Page images and extracted text ->
========
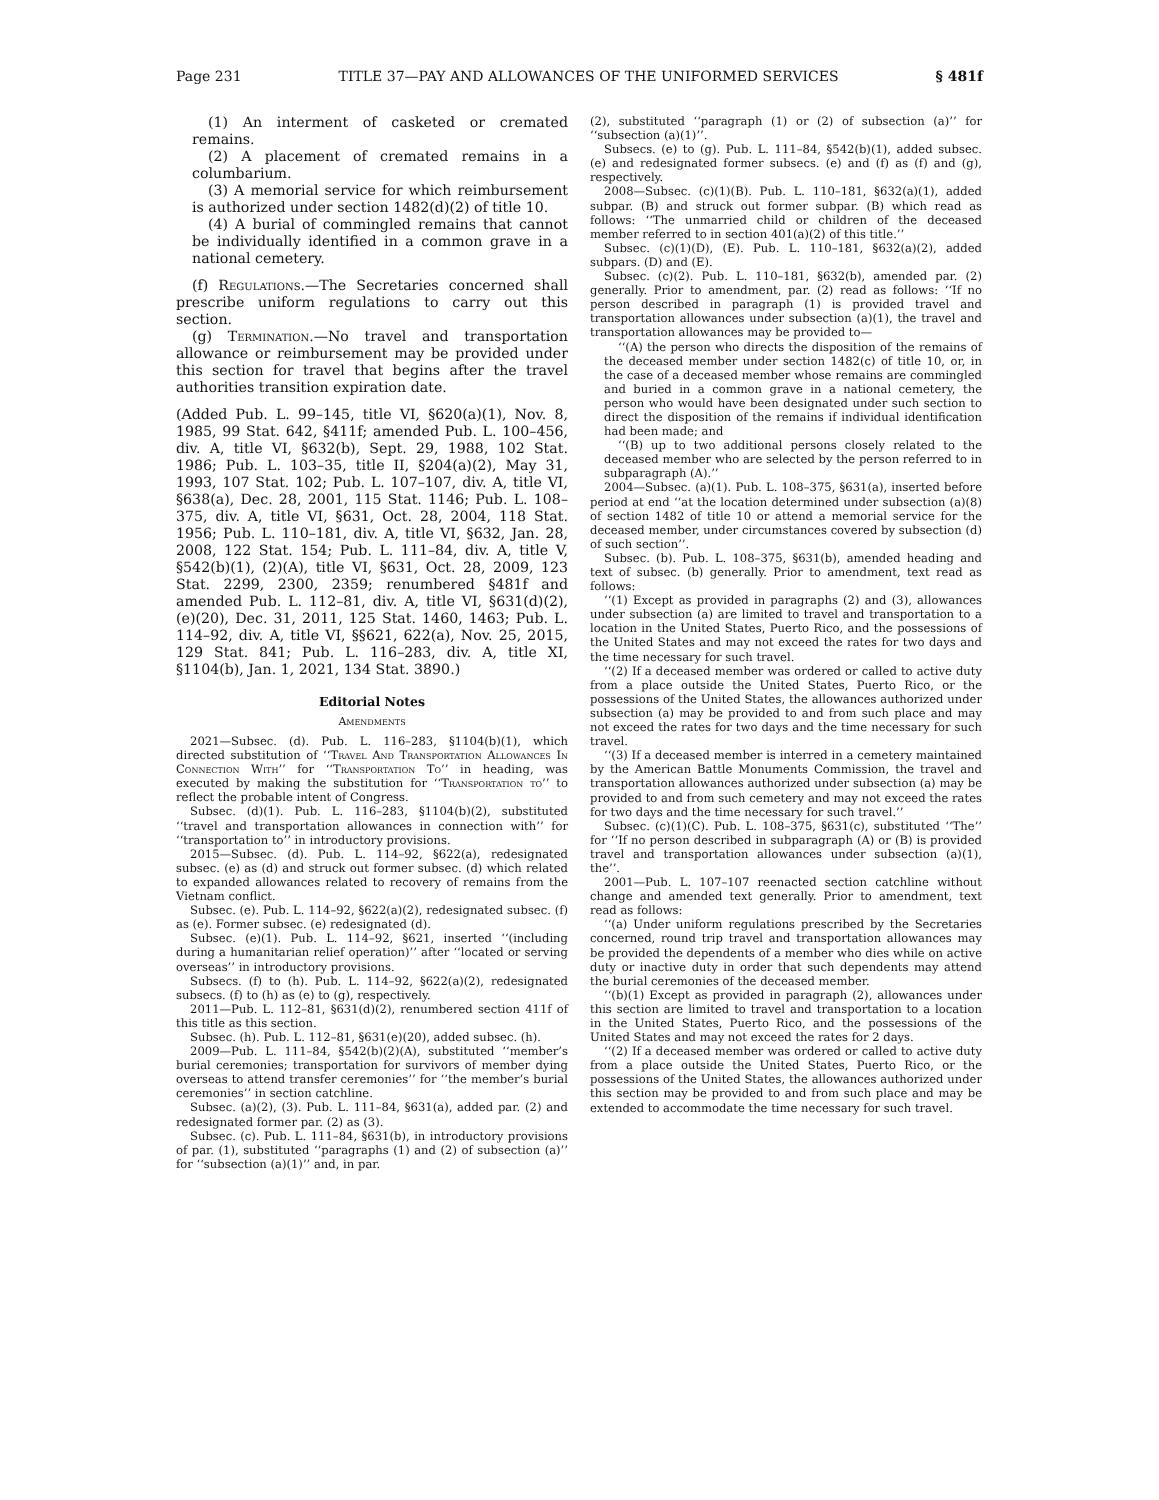Page 231 TITLE 37—PAY AND ALLOWANCES OF THE UNIFORMED SERVICES § 481f
(1) An interment of casketed or cremated remains.
(2) A placement of cremated remains in a columbarium.
(3) A memorial service for which reimbursement is authorized under section 1482(d)(2) of title 10.
(4) A burial of commingled remains that cannot be individually identified in a common grave in a national cemetery.
(f) Regulations.—The Secretaries concerned shall prescribe uniform regulations to carry out this section.
(g) Termination.—No travel and transportation allowance or reimbursement may be provided under this section for travel that begins after the travel authorities transition expiration date.
(Added Pub. L. 99–145, title VI, §620(a)(1), Nov. 8, 1985, 99 Stat. 642, §411f; amended Pub. L. 100–456, div. A, title VI, §632(b), Sept. 29, 1988, 102 Stat. 1986; Pub. L. 103–35, title II, §204(a)(2), May 31, 1993, 107 Stat. 102; Pub. L. 107–107, div. A, title VI, §638(a), Dec. 28, 2001, 115 Stat. 1146; Pub. L. 108–375, div. A, title VI, §631, Oct. 28, 2004, 118 Stat. 1956; Pub. L. 110–181, div. A, title VI, §632, Jan. 28, 2008, 122 Stat. 154; Pub. L. 111–84, div. A, title V, §542(b)(1), (2)(A), title VI, §631, Oct. 28, 2009, 123 Stat. 2299, 2300, 2359; renumbered §481f and amended Pub. L. 112–81, div. A, title VI, §631(d)(2), (e)(20), Dec. 31, 2011, 125 Stat. 1460, 1463; Pub. L. 114–92, div. A, title VI, §§621, 622(a), Nov. 25, 2015, 129 Stat. 841; Pub. L. 116–283, div. A, title XI, §1104(b), Jan. 1, 2021, 134 Stat. 3890.)
Editorial Notes
Amendments
2021—Subsec. (d). Pub. L. 116–283, §1104(b)(1), which directed substitution of ‘‘Travel And Transportation Allowances In Connection With’’ for ‘‘Transportation To’’ in heading, was executed by making the substitution for ‘‘Transportation to’’ to reflect the probable intent of Congress.
Subsec. (d)(1). Pub. L. 116–283, §1104(b)(2), substituted ‘‘travel and transportation allowances in connection with’’ for ‘‘transportation to’’ in introductory provisions.
2015—Subsec. (d). Pub. L. 114–92, §622(a), redesignated subsec. (e) as (d) and struck out former subsec. (d) which related to expanded allowances related to recovery of remains from the Vietnam conflict.
Subsec. (e). Pub. L. 114–92, §622(a)(2), redesignated subsec. (f) as (e). Former subsec. (e) redesignated (d).
Subsec. (e)(1). Pub. L. 114–92, §621, inserted ‘‘(including during a humanitarian relief operation)’’ after ‘‘located or serving overseas’’ in introductory provisions.
Subsecs. (f) to (h). Pub. L. 114–92, §622(a)(2), redesignated subsecs. (f) to (h) as (e) to (g), respectively.
2011—Pub. L. 112–81, §631(d)(2), renumbered section 411f of this title as this section.
Subsec. (h). Pub. L. 112–81, §631(e)(20), added subsec. (h).
2009—Pub. L. 111–84, §542(b)(2)(A), substituted ‘‘member’s burial ceremonies; transportation for survivors of member dying overseas to attend transfer ceremonies’’ for ‘‘the member’s burial ceremonies’’ in section catchline.
Subsec. (a)(2), (3). Pub. L. 111–84, §631(a), added par. (2) and redesignated former par. (2) as (3).
Subsec. (c). Pub. L. 111–84, §631(b), in introductory provisions of par. (1), substituted ‘‘paragraphs (1) and (2) of subsection (a)’’ for ‘‘subsection (a)(1)’’ and, in par.
(2), substituted ‘‘paragraph (1) or (2) of subsection (a)’’ for ‘‘subsection (a)(1)’’.
Subsecs. (e) to (g). Pub. L. 111–84, §542(b)(1), added subsec. (e) and redesignated former subsecs. (e) and (f) as (f) and (g), respectively.
2008—Subsec. (c)(1)(B). Pub. L. 110–181, §632(a)(1), added subpar. (B) and struck out former subpar. (B) which read as follows: ‘‘The unmarried child or children of the deceased member referred to in section 401(a)(2) of this title.’’
Subsec. (c)(1)(D), (E). Pub. L. 110–181, §632(a)(2), added subpars. (D) and (E).
Subsec. (c)(2). Pub. L. 110–181, §632(b), amended par. (2) generally. Prior to amendment, par. (2) read as follows: ‘‘If no person described in paragraph (1) is provided travel and transportation allowances under subsection (a)(1), the travel and transportation allowances may be provided to—
‘‘(A) the person who directs the disposition of the remains of the deceased member under section 1482(c) of title 10, or, in the case of a deceased member whose remains are commingled and buried in a common grave in a national cemetery, the person who would have been designated under such section to direct the disposition of the remains if individual identification had been made; and
‘‘(B) up to two additional persons closely related to the deceased member who are selected by the person referred to in subparagraph (A).’’
2004—Subsec. (a)(1). Pub. L. 108–375, §631(a), inserted before period at end ‘‘at the location determined under subsection (a)(8) of section 1482 of title 10 or attend a memorial service for the deceased member, under circumstances covered by subsection (d) of such section’’.
Subsec. (b). Pub. L. 108–375, §631(b), amended heading and text of subsec. (b) generally. Prior to amendment, text read as follows:
‘‘(1) Except as provided in paragraphs (2) and (3), allowances under subsection (a) are limited to travel and transportation to a location in the United States, Puerto Rico, and the possessions of the United States and may not exceed the rates for two days and the time necessary for such travel.
‘‘(2) If a deceased member was ordered or called to active duty from a place outside the United States, Puerto Rico, or the possessions of the United States, the allowances authorized under subsection (a) may be provided to and from such place and may not exceed the rates for two days and the time necessary for such travel.
‘‘(3) If a deceased member is interred in a cemetery maintained by the American Battle Monuments Commission, the travel and transportation allowances authorized under subsection (a) may be provided to and from such cemetery and may not exceed the rates for two days and the time necessary for such travel.’’
Subsec. (c)(1)(C). Pub. L. 108–375, §631(c), substituted ‘‘The’’ for ‘‘If no person described in subparagraph (A) or (B) is provided travel and transportation allowances under subsection (a)(1), the’’.
2001—Pub. L. 107–107 reenacted section catchline without change and amended text generally. Prior to amendment, text read as follows:
‘‘(a) Under uniform regulations prescribed by the Secretaries concerned, round trip travel and transportation allowances may be provided the dependents of a member who dies while on active duty or inactive duty in order that such dependents may attend the burial ceremonies of the deceased member.
‘‘(b)(1) Except as provided in paragraph (2), allowances under this section are limited to travel and transportation to a location in the United States, Puerto Rico, and the possessions of the United States and may not exceed the rates for 2 days.
‘‘(2) If a deceased member was ordered or called to active duty from a place outside the United States, Puerto Rico, or the possessions of the United States, the allowances authorized under this section may be provided to and from such place and may be extended to accommodate the time necessary for such travel.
========
What the exercise asks -> Copy the records above exactly, leaving out every picture.

Reply ->
Page 231 TITLE 37—PAY AND ALLOWANCES OF THE UNIFORMED SERVICES § 481f
(1) An interment of casketed or cremated remains.
(2) A placement of cremated remains in a columbarium.
(3) A memorial service for which reimbursement is authorized under section 1482(d)(2) of title 10.
(4) A burial of commingled remains that cannot be individually identified in a common grave in a national cemetery.
(f) Regulations.—The Secretaries concerned shall prescribe uniform regulations to carry out this section.
(g) Termination.—No travel and transportation allowance or reimbursement may be provided under this section for travel that begins after the travel authorities transition expiration date.
(Added Pub. L. 99–145, title VI, §620(a)(1), Nov. 8, 1985, 99 Stat. 642, §411f; amended Pub. L. 100–456, div. A, title VI, §632(b), Sept. 29, 1988, 102 Stat. 1986; Pub. L. 103–35, title II, §204(a)(2), May 31, 1993, 107 Stat. 102; Pub. L. 107–107, div. A, title VI, §638(a), Dec. 28, 2001, 115 Stat. 1146; Pub. L. 108–375, div. A, title VI, §631, Oct. 28, 2004, 118 Stat. 1956; Pub. L. 110–181, div. A, title VI, §632, Jan. 28, 2008, 122 Stat. 154; Pub. L. 111–84, div. A, title V, §542(b)(1), (2)(A), title VI, §631, Oct. 28, 2009, 123 Stat. 2299, 2300, 2359; renumbered §481f and amended Pub. L. 112–81, div. A, title VI, §631(d)(2), (e)(20), Dec. 31, 2011, 125 Stat. 1460, 1463; Pub. L. 114–92, div. A, title VI, §§621, 622(a), Nov. 25, 2015, 129 Stat. 841; Pub. L. 116–283, div. A, title XI, §1104(b), Jan. 1, 2021, 134 Stat. 3890.)
Editorial Notes
Amendments
2021—Subsec. (d). Pub. L. 116–283, §1104(b)(1), which directed substitution of ‘‘Travel And Transportation Allowances In Connection With’’ for ‘‘Transportation To’’ in heading, was executed by making the substitution for ‘‘Transportation to’’ to reflect the probable intent of Congress.
Subsec. (d)(1). Pub. L. 116–283, §1104(b)(2), substituted ‘‘travel and transportation allowances in connection with’’ for ‘‘transportation to’’ in introductory provisions.
2015—Subsec. (d). Pub. L. 114–92, §622(a), redesignated subsec. (e) as (d) and struck out former subsec. (d) which related to expanded allowances related to recovery of remains from the Vietnam conflict.
Subsec. (e). Pub. L. 114–92, §622(a)(2), redesignated subsec. (f) as (e). Former subsec. (e) redesignated (d).
Subsec. (e)(1). Pub. L. 114–92, §621, inserted ‘‘(including during a humanitarian relief operation)’’ after ‘‘located or serving overseas’’ in introductory provisions.
Subsecs. (f) to (h). Pub. L. 114–92, §622(a)(2), redesignated subsecs. (f) to (h) as (e) to (g), respectively.
2011—Pub. L. 112–81, §631(d)(2), renumbered section 411f of this title as this section.
Subsec. (h). Pub. L. 112–81, §631(e)(20), added subsec. (h).
2009—Pub. L. 111–84, §542(b)(2)(A), substituted ‘‘member’s burial ceremonies; transportation for survivors of member dying overseas to attend transfer ceremonies’’ for ‘‘the member’s burial ceremonies’’ in section catchline.
Subsec. (a)(2), (3). Pub. L. 111–84, §631(a), added par. (2) and redesignated former par. (2) as (3).
Subsec. (c). Pub. L. 111–84, §631(b), in introductory provisions of par. (1), substituted ‘‘paragraphs (1) and (2) of subsection (a)’’ for ‘‘subsection (a)(1)’’ and, in par.
(2), substituted ‘‘paragraph (1) or (2) of subsection (a)’’ for ‘‘subsection (a)(1)’’.
Subsecs. (e) to (g). Pub. L. 111–84, §542(b)(1), added subsec. (e) and redesignated former subsecs. (e) and (f) as (f) and (g), respectively.
2008—Subsec. (c)(1)(B). Pub. L. 110–181, §632(a)(1), added subpar. (B) and struck out former subpar. (B) which read as follows: ‘‘The unmarried child or children of the deceased member referred to in section 401(a)(2) of this title.’’
Subsec. (c)(1)(D), (E). Pub. L. 110–181, §632(a)(2), added subpars. (D) and (E).
Subsec. (c)(2). Pub. L. 110–181, §632(b), amended par. (2) generally. Prior to amendment, par. (2) read as follows: ‘‘If no person described in paragraph (1) is provided travel and transportation allowances under subsection (a)(1), the travel and transportation allowances may be provided to—
‘‘(A) the person who directs the disposition of the remains of the deceased member under section 1482(c) of title 10, or, in the case of a deceased member whose remains are commingled and buried in a common grave in a national cemetery, the person who would have been designated under such section to direct the disposition of the remains if individual identification had been made; and
‘‘(B) up to two additional persons closely related to the deceased member who are selected by the person referred to in subparagraph (A).’’
2004—Subsec. (a)(1). Pub. L. 108–375, §631(a), inserted before period at end ‘‘at the location determined under subsection (a)(8) of section 1482 of title 10 or attend a memorial service for the deceased member, under circumstances covered by subsection (d) of such section’’.
Subsec. (b). Pub. L. 108–375, §631(b), amended heading and text of subsec. (b) generally. Prior to amendment, text read as follows:
‘‘(1) Except as provided in paragraphs (2) and (3), allowances under subsection (a) are limited to travel and transportation to a location in the United States, Puerto Rico, and the possessions of the United States and may not exceed the rates for two days and the time necessary for such travel.
‘‘(2) If a deceased member was ordered or called to active duty from a place outside the United States, Puerto Rico, or the possessions of the United States, the allowances authorized under subsection (a) may be provided to and from such place and may not exceed the rates for two days and the time necessary for such travel.
‘‘(3) If a deceased member is interred in a cemetery maintained by the American Battle Monuments Commission, the travel and transportation allowances authorized under subsection (a) may be provided to and from such cemetery and may not exceed the rates for two days and the time necessary for such travel.’’
Subsec. (c)(1)(C). Pub. L. 108–375, §631(c), substituted ‘‘The’’ for ‘‘If no person described in subparagraph (A) or (B) is provided travel and transportation allowances under subsection (a)(1), the’’.
2001—Pub. L. 107–107 reenacted section catchline without change and amended text generally. Prior to amendment, text read as follows:
‘‘(a) Under uniform regulations prescribed by the Secretaries concerned, round trip travel and transportation allowances may be provided the dependents of a member who dies while on active duty or inactive duty in order that such dependents may attend the burial ceremonies of the deceased member.
‘‘(b)(1) Except as provided in paragraph (2), allowances under this section are limited to travel and transportation to a location in the United States, Puerto Rico, and the possessions of the United States and may not exceed the rates for 2 days.
‘‘(2) If a deceased member was ordered or called to active duty from a place outside the United States, Puerto Rico, or the possessions of the United States, the allowances authorized under this section may be provided to and from such place and may be extended to accommodate the time necessary for such travel.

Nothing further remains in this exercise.